_Exercise directions_
Render every line of the data exactly as written, and leave out the pictures.

Collected data
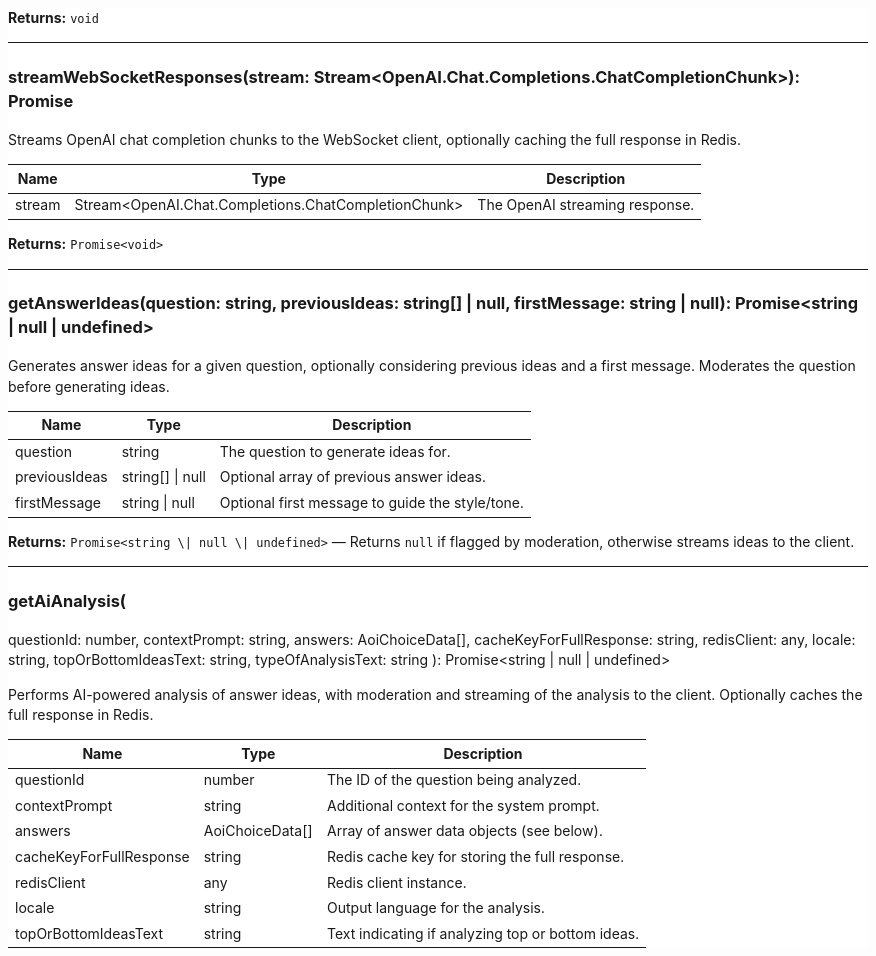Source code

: **Returns:** `void`

---

### streamWebSocketResponses(stream: Stream<OpenAI.Chat.Completions.ChatCompletionChunk>): Promise<void>

Streams OpenAI chat completion chunks to the WebSocket client, optionally caching the full response in Redis.

| Name   | Type   | Description                                 |
|--------|--------|---------------------------------------------|
| stream | Stream<OpenAI.Chat.Completions.ChatCompletionChunk> | The OpenAI streaming response. |

**Returns:** `Promise<void>`

---

### getAnswerIdeas(question: string, previousIdeas: string[] \| null, firstMessage: string \| null): Promise<string \| null \| undefined>

Generates answer ideas for a given question, optionally considering previous ideas and a first message. Moderates the question before generating ideas.

| Name          | Type                | Description                                         |
|---------------|---------------------|-----------------------------------------------------|
| question      | string              | The question to generate ideas for.                 |
| previousIdeas | string[] \| null    | Optional array of previous answer ideas.            |
| firstMessage  | string \| null      | Optional first message to guide the style/tone.     |

**Returns:** `Promise<string \| null \| undefined>` — Returns `null` if flagged by moderation, otherwise streams ideas to the client.

---

### getAiAnalysis(
  questionId: number,
  contextPrompt: string,
  answers: AoiChoiceData[],
  cacheKeyForFullResponse: string,
  redisClient: any,
  locale: string,
  topOrBottomIdeasText: string,
  typeOfAnalysisText: string
): Promise<string \| null \| undefined>

Performs AI-powered analysis of answer ideas, with moderation and streaming of the analysis to the client. Optionally caches the full response in Redis.

| Name                   | Type         | Description                                         |
|------------------------|--------------|-----------------------------------------------------|
| questionId             | number       | The ID of the question being analyzed.              |
| contextPrompt          | string       | Additional context for the system prompt.           |
| answers                | AoiChoiceData[] | Array of answer data objects (see below).        |
| cacheKeyForFullResponse| string       | Redis cache key for storing the full response.      |
| redisClient            | any          | Redis client instance.                              |
| locale                 | string       | Output language for the analysis.                   |
| topOrBottomIdeasText   | string       | Text indicating if analyzing top or bottom ideas.   |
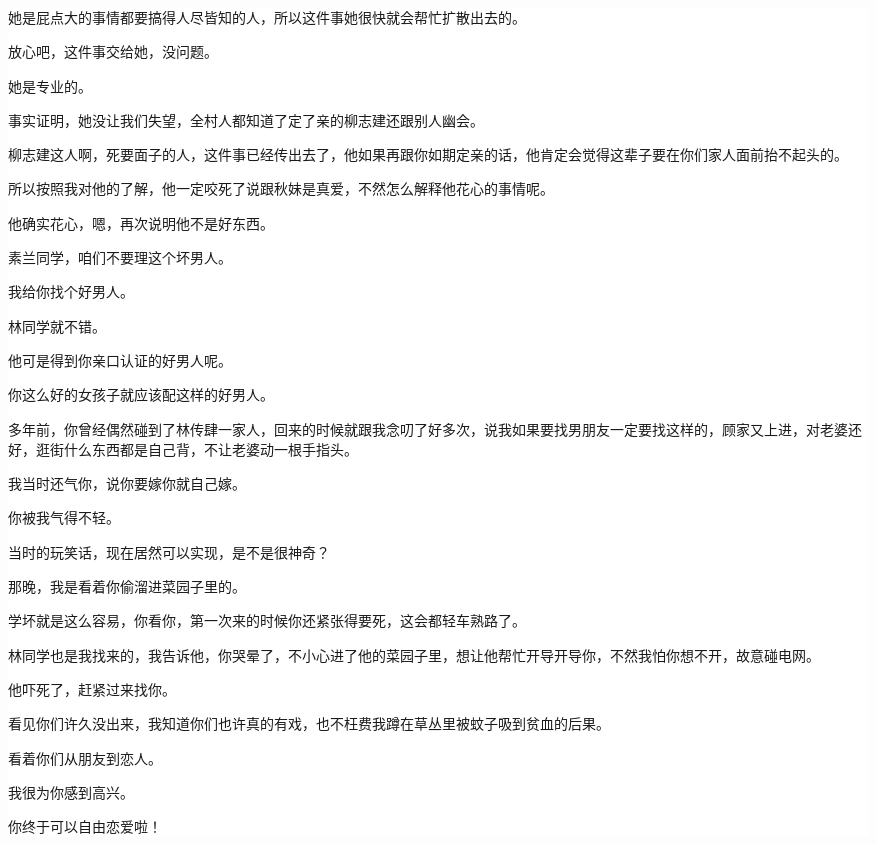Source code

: 
她是屁点大的事情都要搞得人尽皆知的人，所以这件事她很快就会帮忙扩散出去的。


放心吧，这件事交给她，没问题。


她是专业的。


事实证明，她没让我们失望，全村人都知道了定了亲的柳志建还跟别人幽会。


柳志建这人啊，死要面子的人，这件事已经传出去了，他如果再跟你如期定亲的话，他肯定会觉得这辈子要在你们家人面前抬不起头的。


所以按照我对他的了解，他一定咬死了说跟秋妹是真爱，不然怎么解释他花心的事情呢。


他确实花心，嗯，再次说明他不是好东西。


素兰同学，咱们不要理这个坏男人。


我给你找个好男人。


林同学就不错。


他可是得到你亲口认证的好男人呢。


你这么好的女孩子就应该配这样的好男人。


多年前，你曾经偶然碰到了林传肆一家人，回来的时候就跟我念叨了好多次，说我如果要找男朋友一定要找这样的，顾家又上进，对老婆还好，逛街什么东西都是自己背，不让老婆动一根手指头。


我当时还气你，说你要嫁你就自己嫁。


你被我气得不轻。


当时的玩笑话，现在居然可以实现，是不是很神奇？


那晚，我是看着你偷溜进菜园子里的。


学坏就是这么容易，你看你，第一次来的时候你还紧张得要死，这会都轻车熟路了。


林同学也是我找来的，我告诉他，你哭晕了，不小心进了他的菜园子里，想让他帮忙开导开导你，不然我怕你想不开，故意碰电网。


他吓死了，赶紧过来找你。


看见你们许久没出来，我知道你们也许真的有戏，也不枉费我蹲在草丛里被蚊子吸到贫血的后果。


看着你们从朋友到恋人。


我很为你感到高兴。


你终于可以自由恋爱啦！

_Finished task_
Source code

: **Returns:** `void`

---

### streamWebSocketResponses(stream: Stream<OpenAI.Chat.Completions.ChatCompletionChunk>): Promise<void>

Streams OpenAI chat completion chunks to the WebSocket client, optionally caching the full response in Redis.

| Name   | Type   | Description                                 |
|--------|--------|---------------------------------------------|
| stream | Stream<OpenAI.Chat.Completions.ChatCompletionChunk> | The OpenAI streaming response. |

**Returns:** `Promise<void>`

---

### getAnswerIdeas(question: string, previousIdeas: string[] \| null, firstMessage: string \| null): Promise<string \| null \| undefined>

Generates answer ideas for a given question, optionally considering previous ideas and a first message. Moderates the question before generating ideas.

| Name          | Type                | Description                                         |
|---------------|---------------------|-----------------------------------------------------|
| question      | string              | The question to generate ideas for.                 |
| previousIdeas | string[] \| null    | Optional array of previous answer ideas.            |
| firstMessage  | string \| null      | Optional first message to guide the style/tone.     |

**Returns:** `Promise<string \| null \| undefined>` — Returns `null` if flagged by moderation, otherwise streams ideas to the client.

---

### getAiAnalysis(
  questionId: number,
  contextPrompt: string,
  answers: AoiChoiceData[],
  cacheKeyForFullResponse: string,
  redisClient: any,
  locale: string,
  topOrBottomIdeasText: string,
  typeOfAnalysisText: string
): Promise<string \| null \| undefined>

Performs AI-powered analysis of answer ideas, with moderation and streaming of the analysis to the client. Optionally caches the full response in Redis.

| Name                   | Type         | Description                                         |
|------------------------|--------------|-----------------------------------------------------|
| questionId             | number       | The ID of the question being analyzed.              |
| contextPrompt          | string       | Additional context for the system prompt.           |
| answers                | AoiChoiceData[] | Array of answer data objects (see below).        |
| cacheKeyForFullResponse| string       | Redis cache key for storing the full response.      |
| redisClient            | any          | Redis client instance.                              |
| locale                 | string       | Output language for the analysis.                   |
| topOrBottomIdeasText   | string       | Text indicating if analyzing top or bottom ideas.   |
Source code

: 
她是屁点大的事情都要搞得人尽皆知的人，所以这件事她很快就会帮忙扩散出去的。


放心吧，这件事交给她，没问题。


她是专业的。


事实证明，她没让我们失望，全村人都知道了定了亲的柳志建还跟别人幽会。


柳志建这人啊，死要面子的人，这件事已经传出去了，他如果再跟你如期定亲的话，他肯定会觉得这辈子要在你们家人面前抬不起头的。


所以按照我对他的了解，他一定咬死了说跟秋妹是真爱，不然怎么解释他花心的事情呢。


他确实花心，嗯，再次说明他不是好东西。


素兰同学，咱们不要理这个坏男人。


我给你找个好男人。


林同学就不错。


他可是得到你亲口认证的好男人呢。


你这么好的女孩子就应该配这样的好男人。


多年前，你曾经偶然碰到了林传肆一家人，回来的时候就跟我念叨了好多次，说我如果要找男朋友一定要找这样的，顾家又上进，对老婆还好，逛街什么东西都是自己背，不让老婆动一根手指头。


我当时还气你，说你要嫁你就自己嫁。


你被我气得不轻。


当时的玩笑话，现在居然可以实现，是不是很神奇？


那晚，我是看着你偷溜进菜园子里的。


学坏就是这么容易，你看你，第一次来的时候你还紧张得要死，这会都轻车熟路了。


林同学也是我找来的，我告诉他，你哭晕了，不小心进了他的菜园子里，想让他帮忙开导开导你，不然我怕你想不开，故意碰电网。


他吓死了，赶紧过来找你。


看见你们许久没出来，我知道你们也许真的有戏，也不枉费我蹲在草丛里被蚊子吸到贫血的后果。


看着你们从朋友到恋人。


我很为你感到高兴。


你终于可以自由恋爱啦！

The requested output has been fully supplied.